The film world just got a new kind of star and people are arguing about whether that is exciting or threatening. A London studio has built an AI persona and made a full movie around it, and the debate is now less about craft than what the next decade looks like for jobs and storytelling.
Particle6, led by founder Eline van der Velden, has introduced an AI character named Tilly Norwood and promoted a feature called Misaligned that leans into machine-generated performance. The project is being talked about as a comedy-drama and, in some descriptions, a “coming-of-age story infused with existential AI chaos.” That phrasing captures both the creative pitch and the uneasy curiosity around the idea.
Van der Velden has framed the whole effort as part experiment, part public service, telling audiences the point isn’t pure box office calculus. “It’s less about, you know, making this a box office hit and more about preparing people for the transition that we’re about to go through, so retooling, reskilling people, and getting them ready. I think that’s the most important thing to me,” the CEO told the host. That line underlines how she sees the movie as a bridge to a workforce that will increasingly work with AI tools.
Her tone often turns insistent when she talks about resistance. ‘We have to accept that this is going to be part of our every day.’ She warned that people who ignore the change risk being left behind, and she pushed companies and workers toward retraining and learning AI skills now rather than later.

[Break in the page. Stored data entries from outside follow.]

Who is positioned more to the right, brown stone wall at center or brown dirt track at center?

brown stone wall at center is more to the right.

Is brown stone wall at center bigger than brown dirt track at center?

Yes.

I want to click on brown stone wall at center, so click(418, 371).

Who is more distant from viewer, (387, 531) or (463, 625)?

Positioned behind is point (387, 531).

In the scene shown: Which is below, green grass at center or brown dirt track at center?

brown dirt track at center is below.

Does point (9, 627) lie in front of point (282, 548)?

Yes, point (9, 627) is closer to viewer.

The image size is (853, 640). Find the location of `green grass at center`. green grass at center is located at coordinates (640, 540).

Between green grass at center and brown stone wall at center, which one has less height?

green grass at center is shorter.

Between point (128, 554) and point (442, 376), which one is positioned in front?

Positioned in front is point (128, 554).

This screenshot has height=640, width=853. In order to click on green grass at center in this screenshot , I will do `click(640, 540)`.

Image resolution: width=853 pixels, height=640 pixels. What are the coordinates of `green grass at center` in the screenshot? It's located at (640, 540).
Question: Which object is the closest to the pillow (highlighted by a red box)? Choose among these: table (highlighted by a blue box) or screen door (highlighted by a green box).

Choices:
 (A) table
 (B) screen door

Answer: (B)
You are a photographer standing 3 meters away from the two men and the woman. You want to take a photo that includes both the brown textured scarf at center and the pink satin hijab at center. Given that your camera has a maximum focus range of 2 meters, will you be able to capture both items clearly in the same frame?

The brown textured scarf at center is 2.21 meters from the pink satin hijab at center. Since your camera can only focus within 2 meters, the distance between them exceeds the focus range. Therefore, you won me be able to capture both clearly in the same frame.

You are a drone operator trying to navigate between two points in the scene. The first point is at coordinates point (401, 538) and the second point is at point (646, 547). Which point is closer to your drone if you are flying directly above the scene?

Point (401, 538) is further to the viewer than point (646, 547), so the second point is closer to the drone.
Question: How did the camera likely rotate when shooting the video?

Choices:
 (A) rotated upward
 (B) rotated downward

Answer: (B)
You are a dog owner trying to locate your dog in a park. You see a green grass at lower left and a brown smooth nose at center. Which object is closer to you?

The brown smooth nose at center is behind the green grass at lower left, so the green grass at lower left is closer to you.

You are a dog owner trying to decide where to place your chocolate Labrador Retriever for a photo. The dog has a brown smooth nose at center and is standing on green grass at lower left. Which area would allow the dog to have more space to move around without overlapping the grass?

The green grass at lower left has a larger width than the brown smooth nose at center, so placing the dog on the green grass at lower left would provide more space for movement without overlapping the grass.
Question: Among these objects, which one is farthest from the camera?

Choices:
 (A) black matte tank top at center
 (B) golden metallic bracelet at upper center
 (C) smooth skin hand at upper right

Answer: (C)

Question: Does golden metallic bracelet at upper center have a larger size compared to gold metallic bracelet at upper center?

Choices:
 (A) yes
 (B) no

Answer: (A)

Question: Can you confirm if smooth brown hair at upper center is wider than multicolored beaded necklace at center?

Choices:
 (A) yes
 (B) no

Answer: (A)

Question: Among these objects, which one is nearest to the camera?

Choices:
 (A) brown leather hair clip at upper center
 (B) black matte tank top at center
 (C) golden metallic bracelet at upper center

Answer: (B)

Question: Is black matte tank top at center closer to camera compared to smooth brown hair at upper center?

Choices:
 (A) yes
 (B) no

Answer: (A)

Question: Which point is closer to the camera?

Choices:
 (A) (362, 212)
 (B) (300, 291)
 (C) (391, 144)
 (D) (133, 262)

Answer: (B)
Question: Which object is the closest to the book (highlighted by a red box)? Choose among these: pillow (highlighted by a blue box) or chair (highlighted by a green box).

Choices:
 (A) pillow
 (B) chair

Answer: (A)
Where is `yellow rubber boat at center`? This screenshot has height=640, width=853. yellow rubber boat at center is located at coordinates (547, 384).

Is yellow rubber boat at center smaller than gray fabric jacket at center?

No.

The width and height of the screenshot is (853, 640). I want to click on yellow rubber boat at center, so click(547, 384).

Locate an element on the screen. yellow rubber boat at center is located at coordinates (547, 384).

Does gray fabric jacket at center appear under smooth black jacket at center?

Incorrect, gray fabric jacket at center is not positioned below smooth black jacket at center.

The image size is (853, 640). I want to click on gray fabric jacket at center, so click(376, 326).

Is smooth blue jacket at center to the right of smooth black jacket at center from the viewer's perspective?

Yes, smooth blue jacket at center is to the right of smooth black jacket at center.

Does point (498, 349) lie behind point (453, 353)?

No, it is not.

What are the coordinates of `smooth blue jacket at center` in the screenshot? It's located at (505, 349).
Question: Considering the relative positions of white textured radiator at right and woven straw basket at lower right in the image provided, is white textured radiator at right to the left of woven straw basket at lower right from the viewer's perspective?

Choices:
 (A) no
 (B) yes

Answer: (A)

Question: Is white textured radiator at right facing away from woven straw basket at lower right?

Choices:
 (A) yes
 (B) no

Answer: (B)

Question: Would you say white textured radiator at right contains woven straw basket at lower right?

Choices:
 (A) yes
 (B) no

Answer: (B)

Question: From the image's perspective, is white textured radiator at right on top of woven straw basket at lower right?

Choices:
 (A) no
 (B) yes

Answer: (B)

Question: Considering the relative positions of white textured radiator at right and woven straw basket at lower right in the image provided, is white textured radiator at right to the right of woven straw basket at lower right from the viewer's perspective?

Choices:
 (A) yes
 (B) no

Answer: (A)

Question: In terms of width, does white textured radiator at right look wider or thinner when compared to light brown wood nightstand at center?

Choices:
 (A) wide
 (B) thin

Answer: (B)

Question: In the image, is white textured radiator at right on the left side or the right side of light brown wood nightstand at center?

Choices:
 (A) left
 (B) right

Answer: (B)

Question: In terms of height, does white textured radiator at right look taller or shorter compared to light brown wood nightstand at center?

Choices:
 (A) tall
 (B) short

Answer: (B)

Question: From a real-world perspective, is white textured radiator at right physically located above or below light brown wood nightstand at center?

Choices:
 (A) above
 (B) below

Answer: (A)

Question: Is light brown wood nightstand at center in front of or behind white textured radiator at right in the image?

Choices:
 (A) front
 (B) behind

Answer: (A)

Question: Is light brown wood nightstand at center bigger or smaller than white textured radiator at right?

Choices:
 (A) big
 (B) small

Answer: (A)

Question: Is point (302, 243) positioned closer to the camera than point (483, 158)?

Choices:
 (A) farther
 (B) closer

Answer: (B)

Particle6 says Tilly can play multiple roles and that blending AI art with traditional filmmaking is where they see value. Studio leaders point to collaborations and celebrity experiments as signs the industry is warming, and they argue hybrid approaches can expand storytelling tools without replacing human craft entirely.
Not everyone agrees, and pushback has been visible and blunt. “Nobody likes her because she’s not real and that takes the part of a real person,” Freeman stated. “So it’s not going to work out very well in the movies or in television. … The union’s job is to keep actors acting, so there’s going to be that conflict.” Those words capture an anxiety about authenticity and labor protections that goes beyond a single experiment.
Van der Velden doesn’t shy away from the controversy and defends her decision to call the AI an actor because of its range and adaptability. “The reason I called her an actor was that she could play multiple characters, and I was an actor, and I feel like I’m creatively fulfilled by her being able to create all these, you know, play all these different characters in different films.” Her personal history in performance shapes how she describes the work and the satisfaction it gives her creatively.
At the same time, the team behind the film stresses that human skill remains central to the results they want to achieve. “AI can support premium narrative filmmaking, but only with substantial amounts of human craft, skill, judgment, and time. That’s not a limitation of the technology. That’s the point.” That line acknowledges both promise and friction: tools expand possibilities, but they also demand new types of labor and oversight.
The project sits at the intersection of excitement and caution: some see new kinds of characters and faster production, others see threats to jobs and storytelling integrity. As this experiment reaches wider audiences, the industry will have to reckon with whether it treats AI as a creative collaborator, a cost-cutting tool, or something in between.